Fig. 4.

Activation of AhR enhances NK cell IFN-γ expression. (A) Splenocytes from WT and AhR^d mice, injected with FICZ (3 μg per mouse) or vehicle control 48 h earlier, were stimulated ex vivo with plate-bound anti-NK1.1 antibody, stained for intracellular IFN-γ, and analyzed by FACS. Gate, DAPI⁻CD3⁻NKP46⁺. (B) Splenocytes (10 × 10⁶) from WT and AhR^d mice (Ly5.2) were adoptively transferred into B6 Ly5.1 mice. The mice were then treated with FICZ (3 μg per mouse) or vehicle control.
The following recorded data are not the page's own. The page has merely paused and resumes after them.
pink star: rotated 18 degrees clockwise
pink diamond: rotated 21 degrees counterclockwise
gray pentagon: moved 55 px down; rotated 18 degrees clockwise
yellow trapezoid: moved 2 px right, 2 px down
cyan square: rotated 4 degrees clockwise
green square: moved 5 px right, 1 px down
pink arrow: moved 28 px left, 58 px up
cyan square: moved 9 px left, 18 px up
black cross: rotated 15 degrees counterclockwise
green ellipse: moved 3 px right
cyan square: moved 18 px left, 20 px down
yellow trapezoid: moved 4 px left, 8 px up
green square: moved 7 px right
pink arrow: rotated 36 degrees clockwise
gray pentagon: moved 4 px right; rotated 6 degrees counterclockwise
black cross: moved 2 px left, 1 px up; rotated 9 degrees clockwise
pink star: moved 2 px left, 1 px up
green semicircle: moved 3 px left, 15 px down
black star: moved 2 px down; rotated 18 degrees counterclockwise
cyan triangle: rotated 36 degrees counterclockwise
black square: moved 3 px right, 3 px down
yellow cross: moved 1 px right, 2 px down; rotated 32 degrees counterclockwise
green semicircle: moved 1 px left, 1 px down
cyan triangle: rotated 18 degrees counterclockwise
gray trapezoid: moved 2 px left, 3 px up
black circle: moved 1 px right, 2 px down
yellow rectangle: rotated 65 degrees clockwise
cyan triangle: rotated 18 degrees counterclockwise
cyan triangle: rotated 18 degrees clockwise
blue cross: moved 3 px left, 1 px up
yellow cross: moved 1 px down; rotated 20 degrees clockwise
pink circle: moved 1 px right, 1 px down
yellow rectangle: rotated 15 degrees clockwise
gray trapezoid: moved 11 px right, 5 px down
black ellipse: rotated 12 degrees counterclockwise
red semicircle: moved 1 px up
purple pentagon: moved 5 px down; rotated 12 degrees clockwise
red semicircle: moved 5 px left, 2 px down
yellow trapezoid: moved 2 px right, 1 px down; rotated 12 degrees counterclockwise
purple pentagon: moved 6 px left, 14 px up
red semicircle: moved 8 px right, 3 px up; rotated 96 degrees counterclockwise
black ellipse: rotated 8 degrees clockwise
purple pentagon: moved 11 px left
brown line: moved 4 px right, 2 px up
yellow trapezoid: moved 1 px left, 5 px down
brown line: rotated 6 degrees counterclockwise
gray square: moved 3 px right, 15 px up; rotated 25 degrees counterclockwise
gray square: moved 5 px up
The recipient spleens were harvested 72 h later and stimulated and analyzed as in A. Gate, Ly5.2 donor cells. (C) IL-2 (400 U/mL) cultured splenic NK cells from WT and AhR^d mice were treated with FICZ (200 nM) for 7 h and stained for IFN-γ. Blue, IFN-γ staining; gray, unstained; red, IFN-γ staining in presence of FICZ. (D) Human NK-92MI NK cell line was treated with FICZ (200 nM) for 7 h and stained for IFN-γ. Blue, IFN-γ staining; gray, unstained; green, IFN-γ staining in presence of PMA (200 nM); red, IFN-γ staining in presence of FICZ. Results in this figure were reproduced at least once.